Semua siswa sekolah dasar Eropa (ELS) yang berbahasa Belanda hanya diikuti oleh anak-anak Eropa/Belanda. Sekolah pribumi disesuaikan dengan bahasa daerah dengan tambahan pelajaran bahasa Melayu (di wilayah non Melayu). Di sekolah kedokteran pribumi di Batavia dan sekolah guru di Soeracarta (yang keduanya dibuka tahun 1851) bahasa pengantarnya adalah bahasa Melayu. Anak-anak pribumi diberi kesempatan memasuki sekolah dasar Eropa (ELS) baru tahun 1880an. Oleh karena sudah ada beberapa sekolah guru di Hindia Belanda seperti di Padang Sidempoean, Fort de Kock, Bandoeng, Megelang dan Probolinggi, maka pada tahun 1887 terbit majalah Pendidikan di Probolinggo yang diberi nama Soeloeh Pengadjar. Salah satu editornya adalah Dja Endar Moeda seorang guru alumni sekolah guru Padang Sidempoean.

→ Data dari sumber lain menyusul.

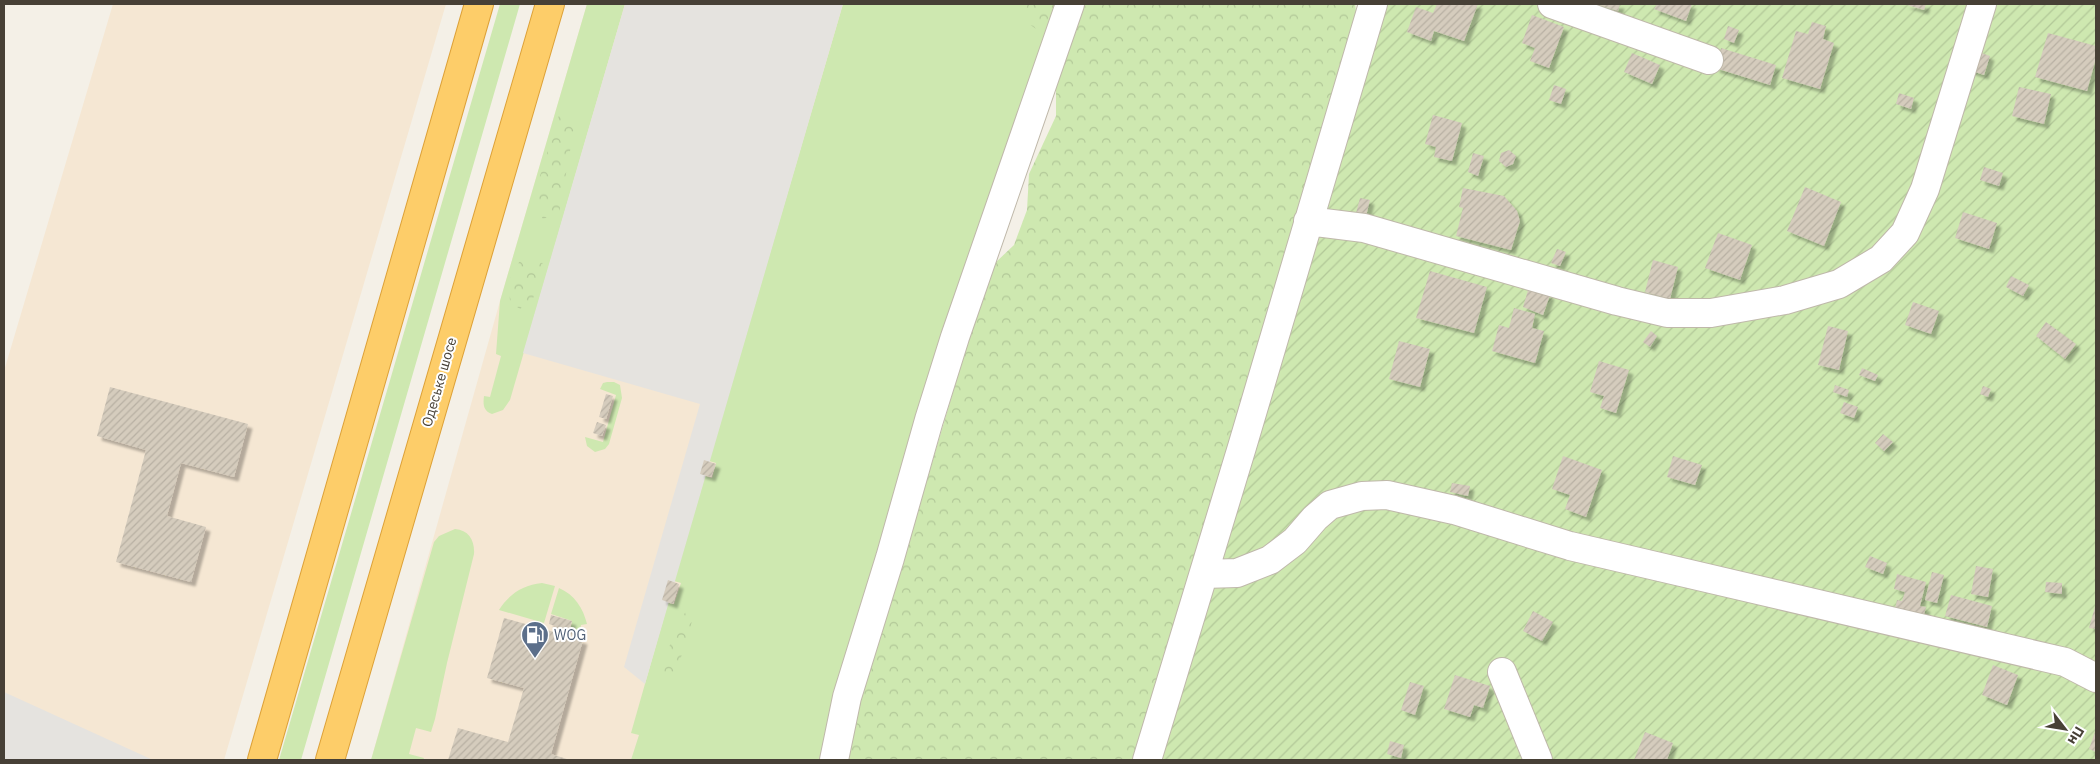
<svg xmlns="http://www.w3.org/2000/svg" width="2100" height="764" font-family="'IBM Plex Sans',sans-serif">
<defs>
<pattern id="forest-crowns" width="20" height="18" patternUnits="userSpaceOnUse" patternTransform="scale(1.25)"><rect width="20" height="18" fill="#cee8b0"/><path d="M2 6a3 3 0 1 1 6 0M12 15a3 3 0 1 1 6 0" fill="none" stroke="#b2c898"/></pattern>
<pattern id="garden-furrows" width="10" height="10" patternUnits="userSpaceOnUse" patternTransform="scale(1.25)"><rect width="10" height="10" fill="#cee8b0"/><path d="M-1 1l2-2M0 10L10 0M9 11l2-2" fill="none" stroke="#b2c898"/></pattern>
<pattern id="building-hatch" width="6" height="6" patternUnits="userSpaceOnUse" patternTransform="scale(1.25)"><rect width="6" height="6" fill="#d5ccbd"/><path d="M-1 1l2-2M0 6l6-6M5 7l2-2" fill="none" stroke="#b8b0a3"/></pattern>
<filter id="shadow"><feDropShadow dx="4.5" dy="4.5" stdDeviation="1" flood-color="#0004"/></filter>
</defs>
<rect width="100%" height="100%" fill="#f4f0e7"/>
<path fill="#f5e7d3" d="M 113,4 L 446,4 L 224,760 L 4,760 L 4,371 Z
M 587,4 L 879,4 L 658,760 L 371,760 L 500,301 Z"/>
<path fill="#cee8b0" d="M 500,4 L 520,4 L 301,760 L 279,760 Z
M 587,4 L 625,4 L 510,400 L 503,410 L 492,414 C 483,411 483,404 484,396 L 490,397 L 501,356 L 496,354 L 500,301 Z
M 843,4 L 1064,4 L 828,760 L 631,760 L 639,735 L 631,733 L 668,603 L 674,604 L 681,583 L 674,581 L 705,476 L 712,478 L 716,463 L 709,461 Z
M 607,382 L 614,382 L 620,385 L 622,398 L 609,444 L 605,449 L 595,452 L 587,446 L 585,437 L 603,442 L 616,395 L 600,389 L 603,383 Z
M 455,529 C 469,530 475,541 474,554 L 447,663 L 435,719 L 431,732 L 416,728 L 409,754 L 424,758 L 423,760 L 371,760 L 434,542 L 439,536 Z
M 542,583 L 555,586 L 544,623 L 499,610 C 509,594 523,585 542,583 Z
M 559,588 C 575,595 583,608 587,624 L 581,625 L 580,631 L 570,631 L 572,621 L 551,614 Z"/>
<path fill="url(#forest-crowns)" d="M 1019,4 L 1057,4 L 1043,34 L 1029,24 Z
M 1083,4 L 1355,4 L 1356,11 L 1135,760 L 846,760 L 869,650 L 903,561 L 968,341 L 994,264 L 1014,245 L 1027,210 L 1029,174 L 1056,116 L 1056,87 L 1067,48 Z
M 559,115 L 566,116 L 575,123 L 559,213 L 543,219 L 535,205 L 540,176 Z
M 520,261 L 543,263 L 533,299 L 520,309 L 510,302 C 509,283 508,277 520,261 Z
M 695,602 C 692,628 684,654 672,677 L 665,679 L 664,666 L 676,623 Z"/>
<path fill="url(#garden-furrows)" d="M 1378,4 L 2096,4 L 2096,760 L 1157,760 Z"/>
<path fill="#e5e3df" d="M 625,4 L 843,4 L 645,684 L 624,667 L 700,404 L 523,353 Z
M 4,692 L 153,760 L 4,760 Z"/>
<path fill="url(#building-hatch)" filter="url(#shadow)" d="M 1437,4 L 1478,4 L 1464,41 L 1434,31 L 1431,41 L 1407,32 L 1416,7 L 1433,13 Z
M 1596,4 L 1620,4 L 1618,11 Z
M 1657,4 L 1692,4 L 1686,21 L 1654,9 Z
M 1904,4 L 1926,4 L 1924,10 Z
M 1532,15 L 1564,27 L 1549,68 L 1530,61 L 1535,48 L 1522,43 Z
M 1812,22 L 1826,26 L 1823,39 L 1834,43 L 1820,89 L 1782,78 L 1796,31 L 1808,34 Z
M 1728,26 L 1739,30 L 1734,43 L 1724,39 Z
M 2048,33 L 2096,46 L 2096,58 L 2087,91 L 2035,77 Z
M 1721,48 L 1776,65 L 1770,85 L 1715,68 Z
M 1976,51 L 1990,56 L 1984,75 L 1969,70 Z
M 1632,53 L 1660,65 L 1652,84 L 1624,72 Z
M 1554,85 L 1566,89 L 1561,104 L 1549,100 Z
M 2019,87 L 2051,94 L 2044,124 L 2012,116 Z
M 1899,93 L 1914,98 L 1911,109 L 1896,104 Z
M 1433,115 L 1462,123 L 1452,161 L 1434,157 L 1436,147 L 1425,144 Z
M 1509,150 L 1516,156 L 1513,164 L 1506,167 L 1499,161 L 1501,153 Z
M 1473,153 L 1484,156 L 1478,176 L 1468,172 Z
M 1984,167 L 2003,173 L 1999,186 L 1980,180 Z
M 1805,187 L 1841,202 L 1824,246 L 1787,231 Z
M 1463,188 L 1504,196 L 1517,211 L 1520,221 L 1511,250 L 1456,236 L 1463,208 L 1459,207 Z
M 1360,198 L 1370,200 L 1366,216 L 1356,213 Z
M 1963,212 L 1997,223 L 1989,249 L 1955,238 Z
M 1718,233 L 1752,245 L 1740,280 L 1705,268 Z
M 1557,249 L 1566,252 L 1560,266 L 1551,263 Z
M 1653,260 L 1678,267 L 1670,299 L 1645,292 Z
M 1430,271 L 1487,287 L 1474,333 L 1416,318 Z
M 2011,276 L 2029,285 L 2023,296 L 2006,287 Z
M 1529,287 L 1550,295 L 1543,315 L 1523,307 Z
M 1913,302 L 1939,311 L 1931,334 L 1905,325 Z
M 1514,308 L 1535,314 L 1532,328 L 1544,331 L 1535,363 L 1492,351 L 1499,325 L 1509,328 Z
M 2046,322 L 2076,344 L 2065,359 L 2036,336 Z
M 1828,326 L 1848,331 L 1839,370 L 1818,365 Z
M 1651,331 L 1657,336 L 1650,347 L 1643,342 Z
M 1399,341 L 1430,349 L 1420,387 L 1389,379 Z
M 1599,361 L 1629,370 L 1616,413 L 1600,408 L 1604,396 L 1590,392 Z
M 1862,368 L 1878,375 L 1875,381 L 1859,375 Z
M 1835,385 L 1849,390 L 1847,397 L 1833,392 Z
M 1983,386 L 1991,389 L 1988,397 L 1980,394 Z
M 110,387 L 248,424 L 234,477 L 181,463 L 167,516 L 206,527 L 191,582 L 116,562 L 146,450 L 97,436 Z
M 606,394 L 613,396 L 606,419 L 599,417 Z
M 1844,402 L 1858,407 L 1854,418 L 1840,413 Z
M 597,422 L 606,425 L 602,436 L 593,433 Z
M 1883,434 L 1893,442 L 1884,451 L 1875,443 Z
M 1563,456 L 1602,470 L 1586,517 L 1565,509 L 1570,495 L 1552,489 Z
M 1673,456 L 1702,465 L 1695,485 L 1667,477 Z
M 704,460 L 716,464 L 711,477 L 700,474 Z
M 1452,483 L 1470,486 L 1468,496 L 1450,492 Z
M 1870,556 L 1887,563 L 1883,574 L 1865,567 Z
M 1976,566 L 1993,569 L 1988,597 L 1971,594 Z
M 1932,572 L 1944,575 L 1937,603 L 1925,600 Z
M 1897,574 L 1926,582 L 1920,606 L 1926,607 L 1922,622 L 1894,614 L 1897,600 L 1902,601 L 1905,592 L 1894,589 Z
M 668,580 L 679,584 L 673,604 L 662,600 Z
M 2046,582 L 2062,583 L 2062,594 L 2045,592 Z
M 1951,595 L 1992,606 L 1987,627 L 1945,616 Z
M 2096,603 L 2096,629 L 2089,628 Z
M 1533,611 L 1553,622 L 1542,641 L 1523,631 Z
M 551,615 L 572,621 L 569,631 L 549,624 Z
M 504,618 L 583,640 L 551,754 L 570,760 L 448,760 L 458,728 L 508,742 L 524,688 L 487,678 Z
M 1993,665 L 2018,675 L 2007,705 L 1982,695 Z
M 1455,675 L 1490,686 L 1483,708 L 1474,705 L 1470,717 L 1444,709 Z
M 1410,682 L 1424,686 L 1415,715 L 1401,710 Z
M 2096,729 L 2096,752 L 2089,749 Z
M 1645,732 L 1673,743 L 1667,760 L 1634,760 Z
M 1390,741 L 1404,745 L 1401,758 L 1387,754 Z"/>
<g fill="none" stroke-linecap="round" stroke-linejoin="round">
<defs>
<path id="minor" d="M 1552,4 L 1709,60
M 1308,221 L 1364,228 L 1617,301 L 1667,313 L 1711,313 L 1785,300 L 1839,284 L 1881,259 L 1905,233 L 1925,189 L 1982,4
M 1204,574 L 1237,573 L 1270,560 L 1295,541 L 1315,518 L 1330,505 L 1362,496 L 1387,495 L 1454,510 L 1570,546 L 2065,662 L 2096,678
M 1502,672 L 1538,760
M 834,760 L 847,697 L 890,558 L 929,420 L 955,337 L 1070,4
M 1147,760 L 1242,447 L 1373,4"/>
<path id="highway" d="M 262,760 L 479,4
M 330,760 L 550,4"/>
</defs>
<use href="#minor" stroke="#bfb8aa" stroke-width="30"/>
<use href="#highway" stroke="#dda138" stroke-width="30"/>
<use href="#minor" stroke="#fff" stroke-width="28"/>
<use href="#highway" stroke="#fdcd69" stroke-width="28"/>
</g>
<defs>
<symbol id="fuel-pin" viewBox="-11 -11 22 30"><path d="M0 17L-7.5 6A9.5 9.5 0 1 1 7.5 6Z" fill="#5c6f8a" stroke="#fff"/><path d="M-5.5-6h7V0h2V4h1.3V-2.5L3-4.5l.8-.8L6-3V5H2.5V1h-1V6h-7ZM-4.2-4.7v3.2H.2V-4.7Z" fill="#fff"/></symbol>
</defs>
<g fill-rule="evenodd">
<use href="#fuel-pin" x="519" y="619" width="32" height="43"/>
</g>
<g text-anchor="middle" stroke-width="4" stroke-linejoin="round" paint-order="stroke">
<g font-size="14" fill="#474036" stroke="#fff">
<text transform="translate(439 382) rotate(-74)" y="5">Одеське шосе</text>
</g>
<g font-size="14" fill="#4e5e75" stroke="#fff" text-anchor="start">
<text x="554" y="640">WOG</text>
</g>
</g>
<rect width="2100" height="764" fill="none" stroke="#474036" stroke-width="10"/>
<g transform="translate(2065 729) rotate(121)" stroke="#ffffff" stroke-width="4" paint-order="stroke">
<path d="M0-4L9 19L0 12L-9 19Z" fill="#474036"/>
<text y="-8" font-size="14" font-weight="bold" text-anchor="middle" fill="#474036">Пн</text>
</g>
</svg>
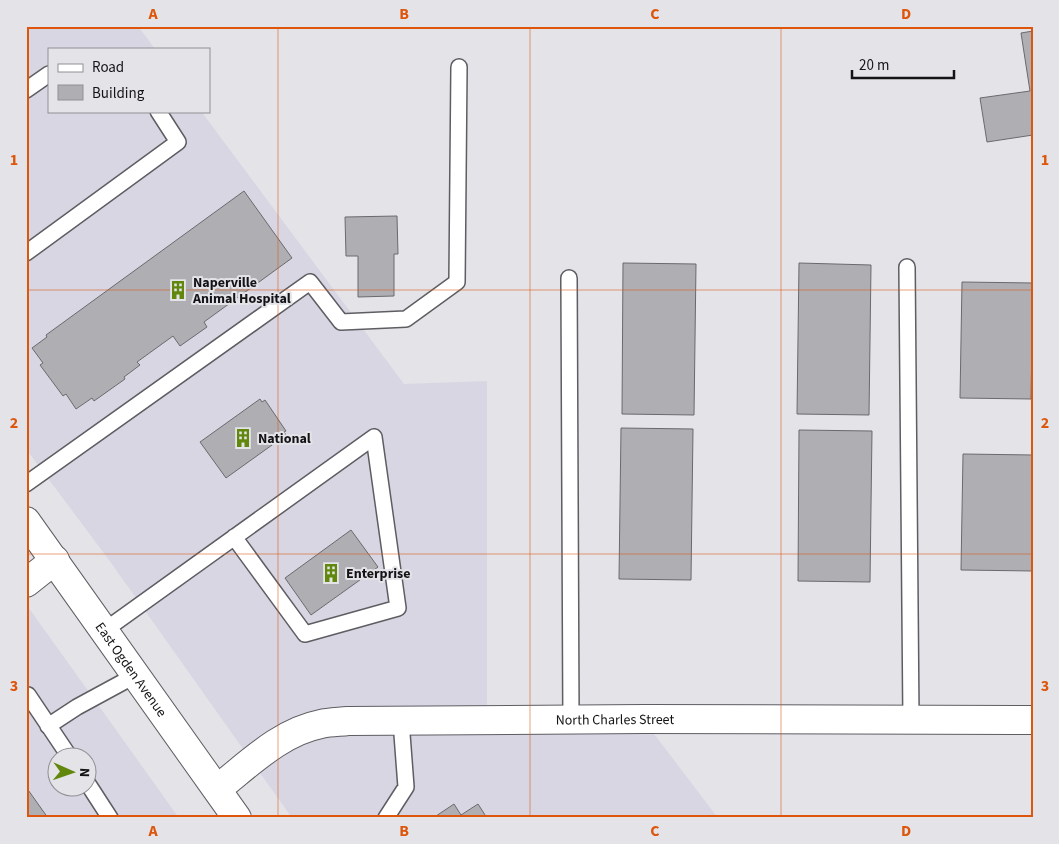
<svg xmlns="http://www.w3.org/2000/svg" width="1059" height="844" viewBox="0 0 1059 844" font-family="'Source Sans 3',sans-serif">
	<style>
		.built { fill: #d8d6e3; fill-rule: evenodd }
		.building { fill: #afaeb3; stroke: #6a6a6e }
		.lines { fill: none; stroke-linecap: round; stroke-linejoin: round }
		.lane-casing { stroke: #5e5d62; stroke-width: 18 }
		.street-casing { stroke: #5e5d62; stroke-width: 30 }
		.primary-casing { stroke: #5e5d62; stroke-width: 30 }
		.lane { stroke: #fff; stroke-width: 15 }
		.street { stroke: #fff; stroke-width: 28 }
		.primary { stroke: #fff; stroke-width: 28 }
		.grid { fill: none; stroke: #dd560c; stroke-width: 1; stroke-opacity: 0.55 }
		.labels { text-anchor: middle; stroke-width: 4; stroke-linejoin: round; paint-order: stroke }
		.poi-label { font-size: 14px; font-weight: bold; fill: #141416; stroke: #e4e3e8; text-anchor: start }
		.street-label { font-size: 14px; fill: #141416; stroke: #e4e3e8 }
		.neatline { fill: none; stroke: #dd560c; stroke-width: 2 }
		.grid-label { font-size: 16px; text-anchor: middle; font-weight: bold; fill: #dd560c }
	</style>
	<rect width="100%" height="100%" fill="#e4e3e8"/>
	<path class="built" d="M26 26H138L155 49H49V111H201L404 384 487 381V724L645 722 718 818H292L109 560 26 449Z
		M26 604 179 818H26ZM58 756H88V786H58Z"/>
	<path class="building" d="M1033 31V135L987 142 980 98 1030 91 1021 33Z
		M244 191 292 258 204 322 207 327 180 346 173 336 137 362 140 365 124 377 125 379 94 401 92 398 76 409 66 394 63 396 40 365 43 363 32 348 47 337 46 335Z
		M397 216 398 254H394V296L358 297V256H346L345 217Z
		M623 263 696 264 694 415 622 414Z
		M799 263 871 265 869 415 797 414Z
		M962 282 1033 283 1031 399 960 398Z
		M260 399 262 402 265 400 286 431 284 432 286 435 226 478 200 442Z
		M621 428 693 429 691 580 619 579Z
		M799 430 872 431 870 582 798 581Z
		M963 454 1033 455V571L961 570Z
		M351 530 378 567 311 615 285 578Z
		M26 787 48 818H26Z
		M454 804 461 815 478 804 487 818H433Z"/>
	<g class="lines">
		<g class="lane-casing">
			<path id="lane" d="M26 90 49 74
				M26 253 178 142 158 111
				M907 267 911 720
				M569 278 571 721
				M26 484 310 282 341 322 406 319 457 282 459 67
				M105 630 374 437 398 608 305 634 234 537
				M26 696 28 695 69 756
				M48 726 77 707 136 675
				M88 784 110 818
				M386 818 406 787 401 721"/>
		</g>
		<g class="street-casing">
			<g id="street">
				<path d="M26 583 55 560"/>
				<path id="s1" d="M217 789C248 765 280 732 321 724 329 722 339 722 348 721L645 719 1033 720"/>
			</g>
		</g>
		<g class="primary-casing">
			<g id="primary">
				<path id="s2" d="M26 521 237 818"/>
			</g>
		</g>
		<use href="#lane" class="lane"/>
		<use href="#street" class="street"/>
		<use href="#primary" class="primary"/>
	</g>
	<path class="grid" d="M278 26V818M530 26V818M781 26V818M26 290H1033M26 554H1033"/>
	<defs>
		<g id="building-bare" transform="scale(1.5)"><path d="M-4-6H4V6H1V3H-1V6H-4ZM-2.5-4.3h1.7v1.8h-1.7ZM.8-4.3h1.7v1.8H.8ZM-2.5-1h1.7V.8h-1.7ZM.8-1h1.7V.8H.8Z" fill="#62870d" stroke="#e4e3e8" stroke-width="2.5" paint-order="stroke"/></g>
	</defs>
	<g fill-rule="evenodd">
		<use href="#building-bare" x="178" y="290"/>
		<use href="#building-bare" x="243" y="438"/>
		<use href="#building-bare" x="331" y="573"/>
	</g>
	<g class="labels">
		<g class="poi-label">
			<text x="193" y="287">Naperville<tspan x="193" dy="16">Animal Hospital</tspan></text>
			<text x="258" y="443">National</text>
			<text x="346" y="578">Enterprise</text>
		</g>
		<g class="street-label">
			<text dy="5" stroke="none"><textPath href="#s2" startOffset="182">East Ogden Avenue</textPath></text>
			<text dy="5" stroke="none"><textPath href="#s1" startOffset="418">North Charles Street</textPath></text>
		</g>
	</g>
	<rect width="1059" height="844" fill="none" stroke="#e4e3e8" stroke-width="55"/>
	<rect x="48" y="48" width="162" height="65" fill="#e4e3e8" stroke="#919094"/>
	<rect x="58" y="64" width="25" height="8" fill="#ffffff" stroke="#919094"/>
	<text x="92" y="72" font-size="15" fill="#141416">Road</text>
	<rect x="58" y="85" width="25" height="15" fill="#afaeb3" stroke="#919094"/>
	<text x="92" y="98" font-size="15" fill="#141416">Building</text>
	<g transform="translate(72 772) rotate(92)"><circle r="24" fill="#e4e3e8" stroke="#919094"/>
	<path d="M0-4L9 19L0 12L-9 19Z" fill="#62870d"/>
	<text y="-8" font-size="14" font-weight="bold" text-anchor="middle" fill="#141416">N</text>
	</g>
	<path d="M852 70v8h102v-8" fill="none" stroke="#141416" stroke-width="2.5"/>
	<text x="859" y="70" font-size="15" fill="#141416" stroke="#e4e3e8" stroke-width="4" paint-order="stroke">20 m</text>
	<rect x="28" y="28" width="1004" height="788" class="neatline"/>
	<g class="grid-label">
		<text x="153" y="19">A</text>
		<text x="404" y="19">B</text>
		<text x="655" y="19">C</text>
		<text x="906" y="19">D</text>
		<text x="14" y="165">1</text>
		<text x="1045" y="165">1</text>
		<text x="14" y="428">2</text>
		<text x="1045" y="428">2</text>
		<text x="14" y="691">3</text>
		<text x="1045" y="691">3</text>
		<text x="153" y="836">A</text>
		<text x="404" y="836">B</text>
		<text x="655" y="836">C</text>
		<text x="906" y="836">D</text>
	</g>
</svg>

Kota besar seperti Batavia, Soerabaja dan Semarang serta Padang umumnya sudah banyak yang bisa berbahasa Melayu. Oleh karena itu, pada tahun 1853 muncul surat kabar berbahasa Melayu pertama di Soerabaja. Orang-orang timur asing seperti Cina dan Arab di kota-kota umumnya berbahasa Melayu. Setelah Soerabaja, surat kabar berbahasa Melayu muncul di Padang dan Batavia. Dalam situasi dan kondisi inilah pers berbahasa Belanda diantara orang Eropa/Belanda dan pers berbahasa Melayu oleh orang Eropa/Belanda diantara orang-orang pribumi sebagai (sasaran) pembaca.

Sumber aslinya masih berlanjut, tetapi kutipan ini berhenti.